Beijing (AFP) June 12, 2009
China's environmental watchdog has halted the construction of two dams on the Yangtze river, putting in jeopardy a 29 billion dollar plan to harness the waterway, state press said Friday.
The Ministry of Environmental Protection shelved the plan after discovering that construction of the two dams in southwest China's Yunnan province had started without the mandated environmental approval, the China Daily said.
The Ludila and the Longkaikou dams, both of which were already under construction, were being built by China's two biggest power companies, China Huadian Corporation and China Huaneng Group.
The Yangtze is China's longest river.
"Building dams without proper designs and environmental protection measures would damage the water ecology, both upriver and downriver, and negatively impact local communities," the report quoted a ministry official as saying.

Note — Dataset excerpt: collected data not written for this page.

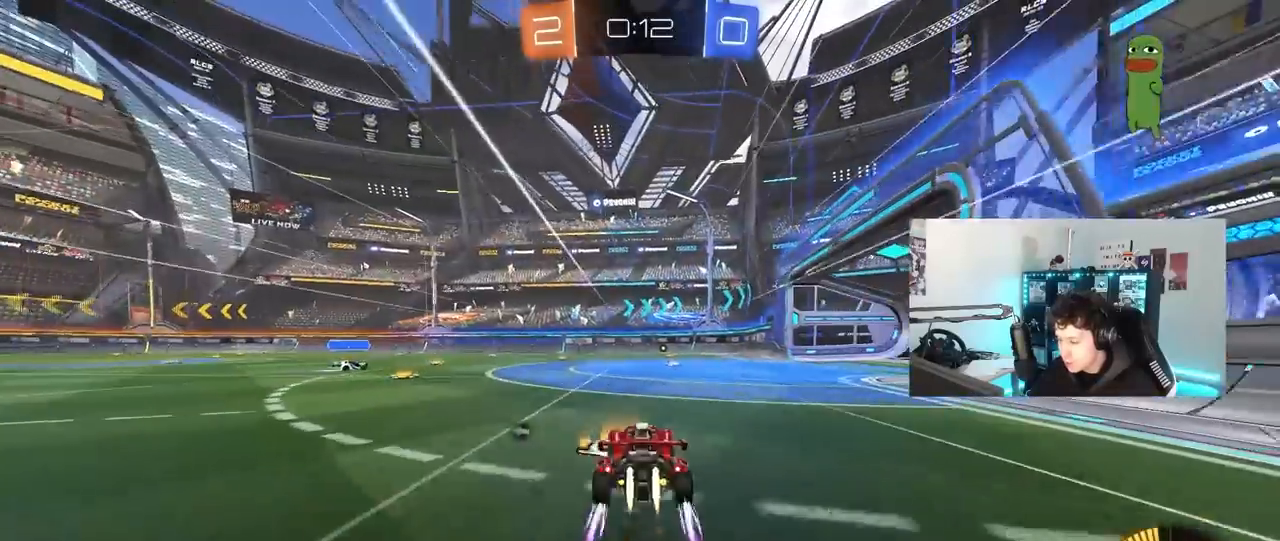
{"keys": ["w"], "mouse": [], "mouse_move": "still", "events": [[150, "mouse_left", "up"], [183, "d", "down"], [233, "d", "up"], [283, "a", "down"], [383, "a", "up"]]}
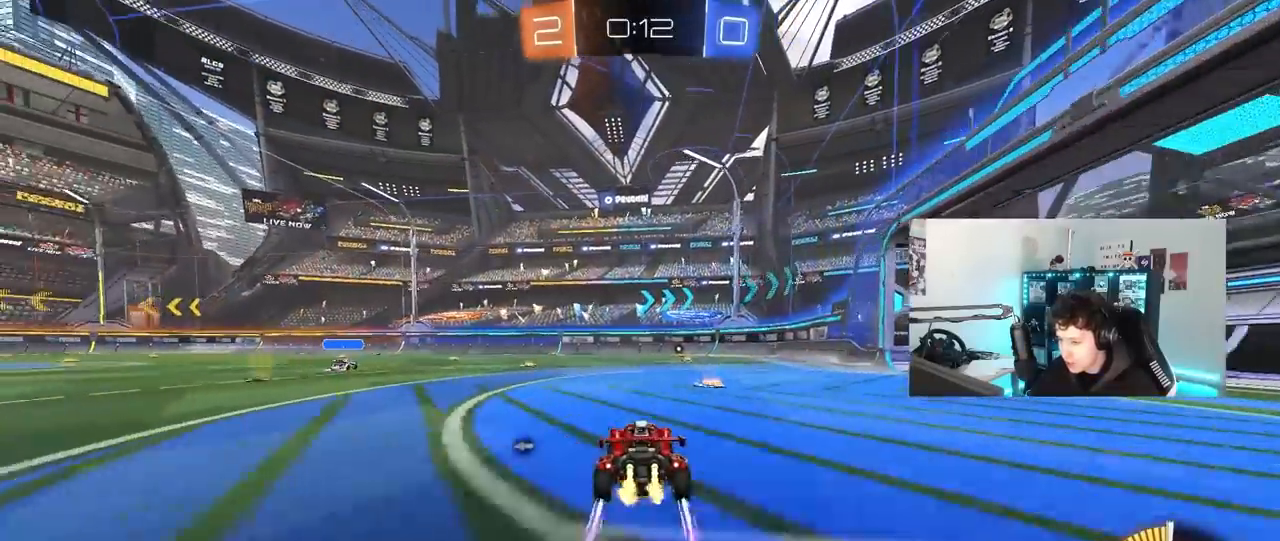
{"keys": ["w"], "mouse": [], "mouse_move": "still", "events": [[200, "a", "down"], [250, "space", "down"], [400, "mouse_left", "down"], [450, "space", "up"], [483, "a", "up"], [483, "mouse_left", "up"]]}
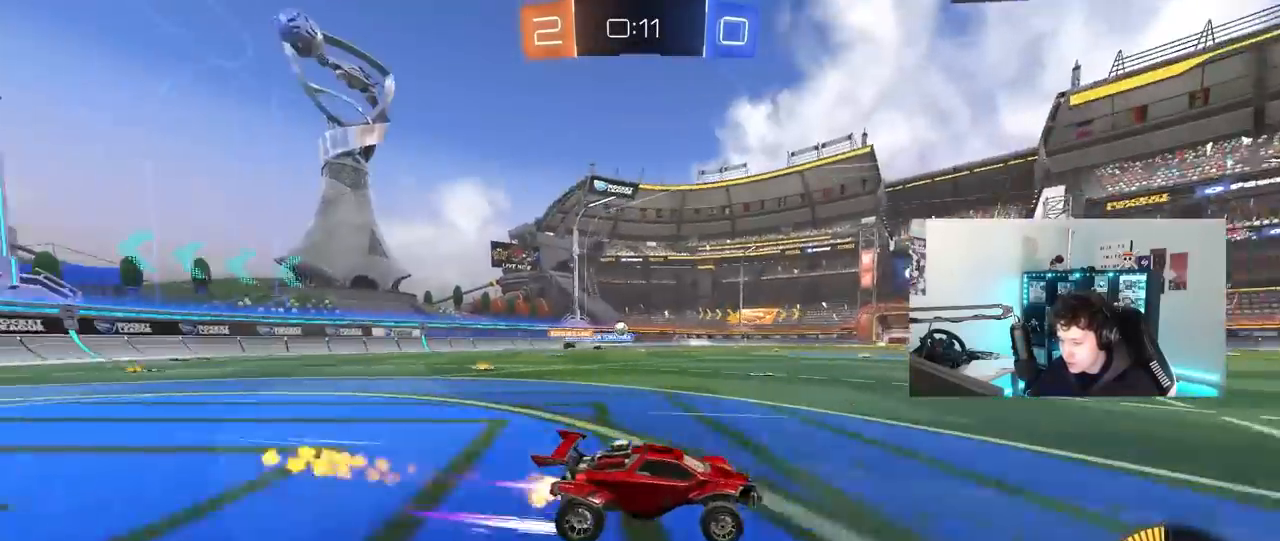
{"keys": ["a", "w"], "mouse": [], "mouse_move": "still", "events": [[83, "a", "down"]]}
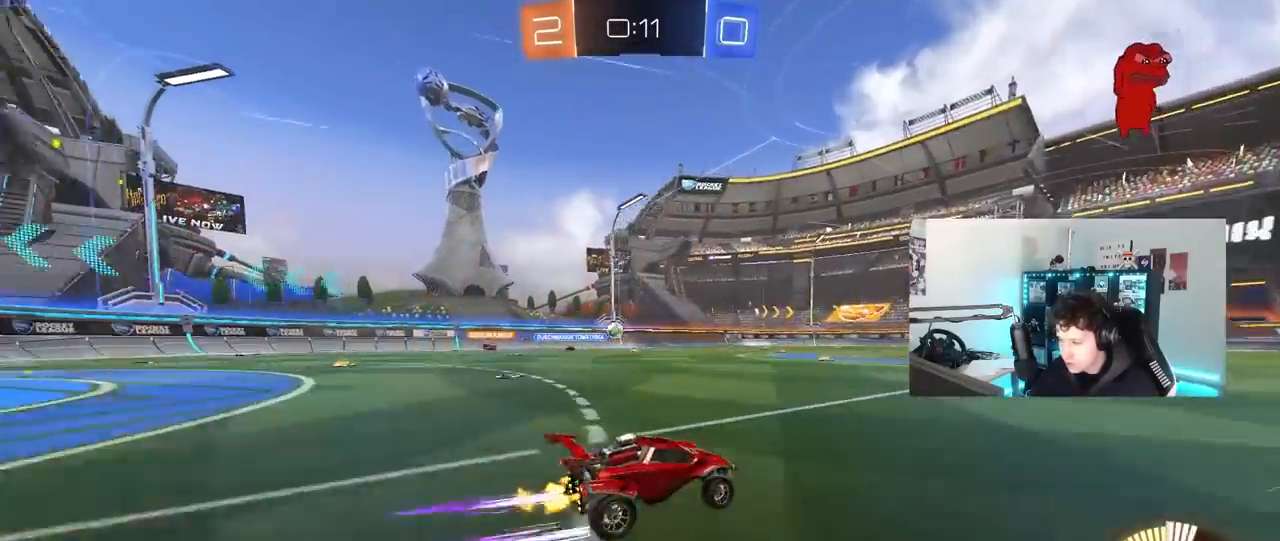
{"keys": ["w"], "mouse": [], "mouse_move": "still", "events": [[100, "mouse_left", "down"], [150, "a", "up"], [233, "a", "down"], [283, "mouse_left", "up"], [467, "a", "up"]]}
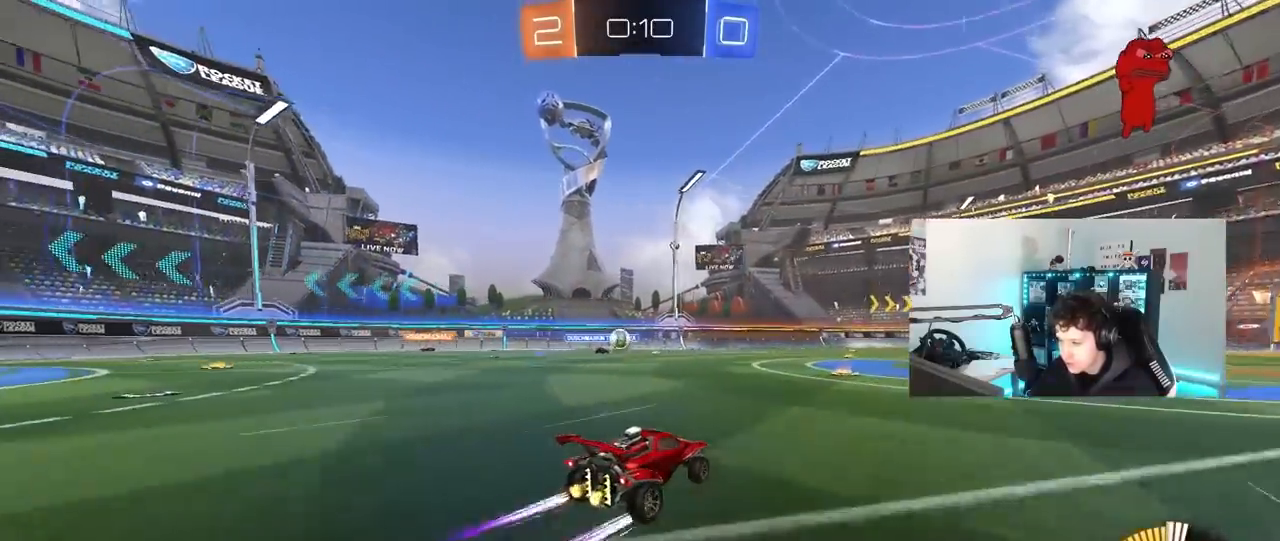
{"keys": ["a", "w"], "mouse": [], "mouse_move": "still", "events": [[400, "a", "down"]]}
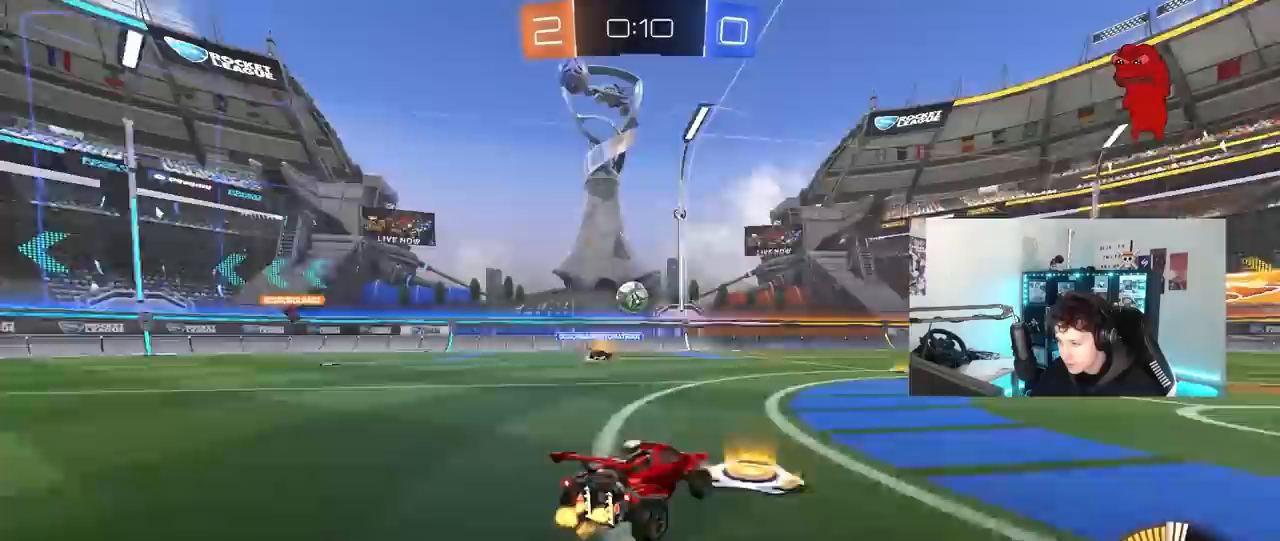
{"keys": ["w"], "mouse": [], "mouse_move": "still", "events": [[33, "a", "up"], [33, "d", "down"], [183, "d", "up"], [183, "mouse_left", "down"], [267, "a", "down"], [317, "a", "up"], [500, "mouse_left", "up"]]}
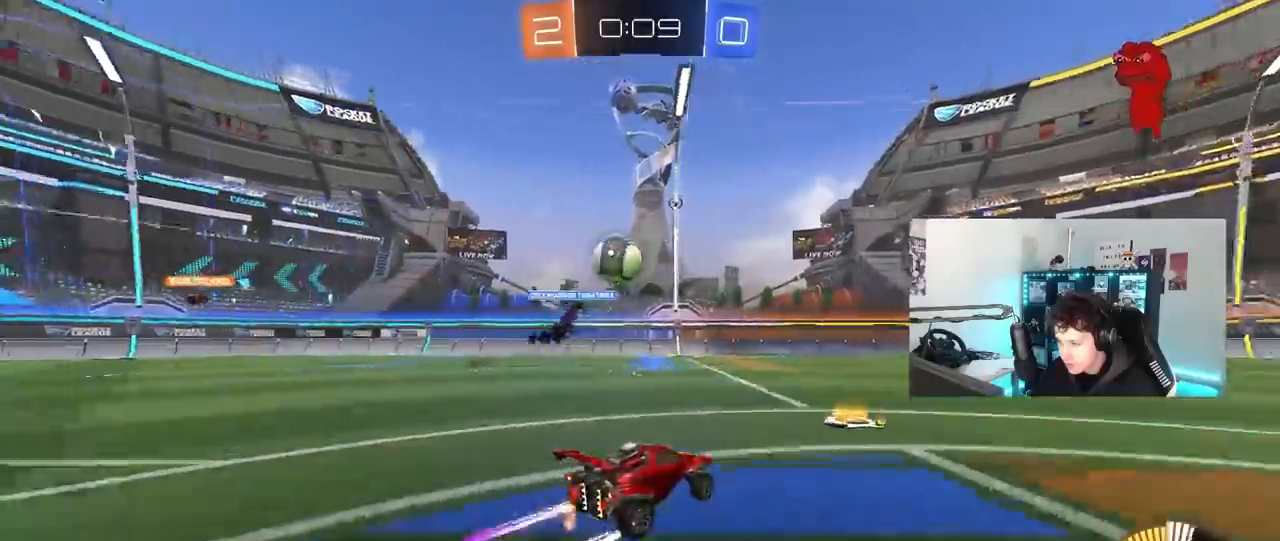
{"keys": ["w"], "mouse": ["left"], "mouse_move": "still", "events": [[200, "mouse_left", "down"], [233, "d", "down"], [383, "d", "up"]]}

The two dams are part of a 200 billion yuan (29 billion dollar) plan that calls for eight cascading hydropower stations to be built on a 560 kilometre (350 mile) section of the river, it said.
The dams were slated to produce 20 gigawatts of electricity, equal to the output of the Three Gorges Dam, the world's largest hydroelectric project, the paper said.
The environmental assessment reports of two of the other dams have already been approved, it added.
China is in the process of building at least 20 new hydroelectric projects or reservoirs on the Yangtze by 2020, the government said earlier this year, as the nation seeks to diversify its energy mix away from polluting coal, its main source of power.
But environmentalists and rights groups have warned of ecological damage and the forced relocation of residents.